Emerging evidence has linked dysregulation of N6-methyladenosine (m6A) to inflammation and inflammatory diseases, but the underlying mechanism remains lacking. Here, we found that high m6A modification in a variety of hyperinflammatory states is p65-dependent, because WTAP, a key component of the writer complex, is transcriptionally regulated by p65 and its overexpression can lead to higher m6A modification. Mechanistically, upregulated WTAP is more prone to phase separation to facilitate the aggregation of \"writer\" complex to nuclear speckles and the deposition of m6A marks onto transcriptionally active inflammatory transcripts, thereby accelerating proinflammatory response.
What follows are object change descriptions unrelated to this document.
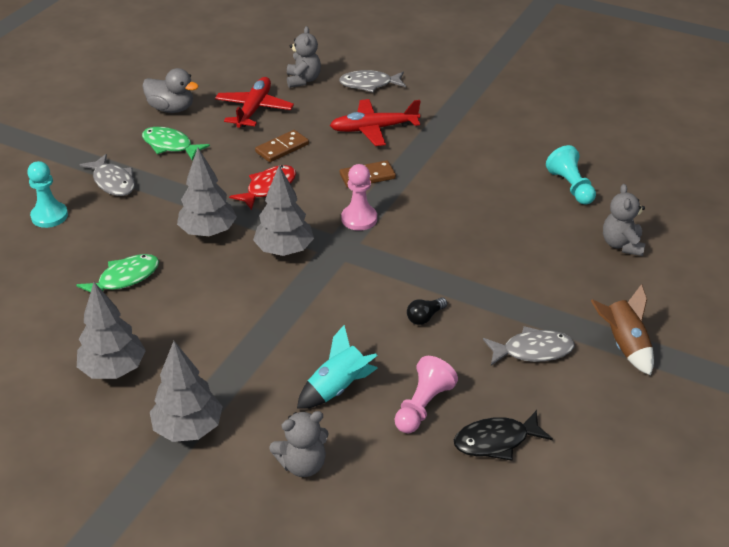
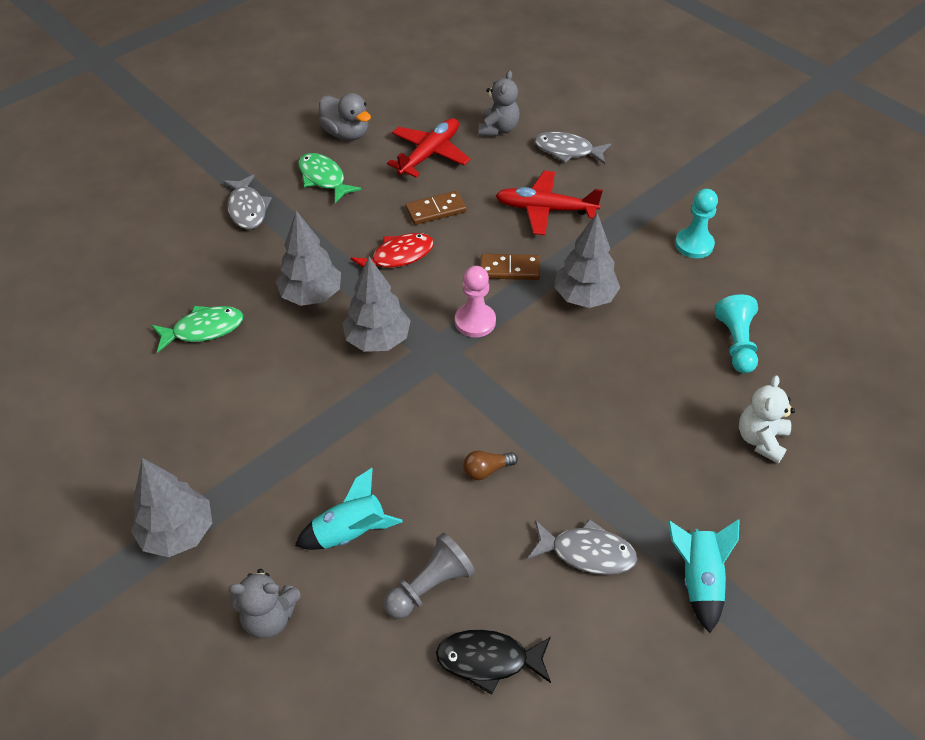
camera: 20 degrees right, 10 degrees up
(49, 216) = (168, 234): turquoise pawn -> turquoise pawn (694, 244)
(114, 369) = (141, 437): grey tree -> grey tree (584, 297)
(423, 406) = (430, 586): pink pawn -> grey pawn
(425, 317) = (486, 470): black light bulb -> brown light bulb
(622, 245) = (761, 440): grey teddy bear -> white teddy bear
(624, 345) = (698, 580): brown rocket -> turquoise rocket

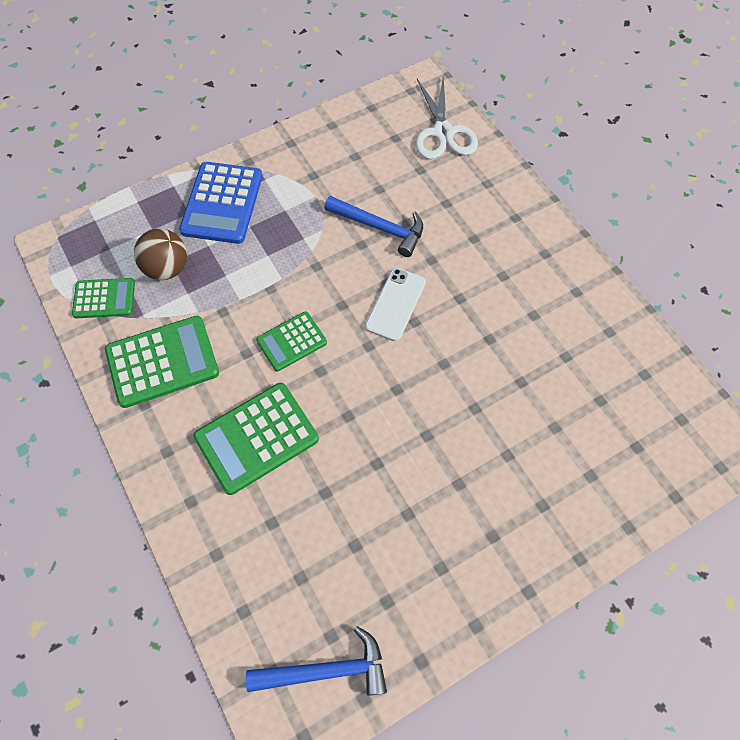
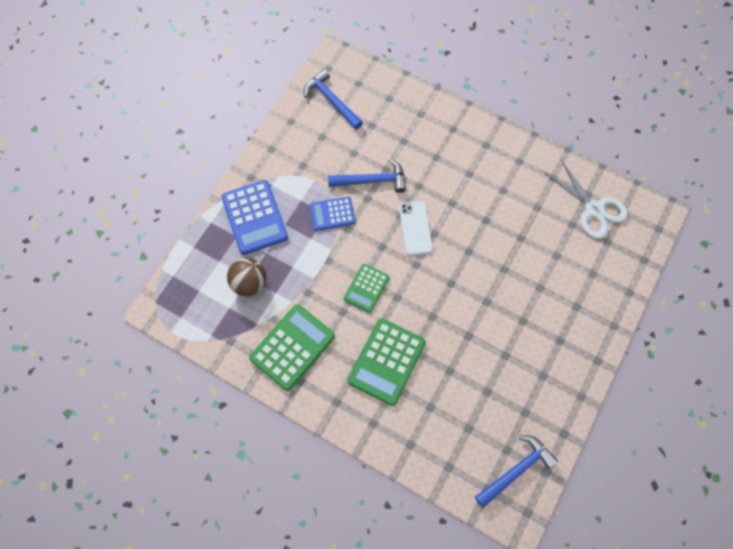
camera: 30 degrees left, 5 degrees up
(104, 298) = (222, 327): green calculator -> none
(309, 241) = (332, 214): none -> blue calculator
(392, 124) = (331, 101): none -> blue hammer
(443, 132) = (369, 90): white scissors -> white scissors (594, 209)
Furthermore, myeloid deficiency of WTAP attenuates the severity of LPS-induced sepsis and DSS-induced IBD. Thus, the proinflammatory effect of WTAP is a general risk-increasing mechanism, and interrupting the assembly of m6A writer complex by targeting the phase separation of WTAP to reduce the global m6A level may be a potential and promising therapeutic strategy for alleviating hyperinflammation.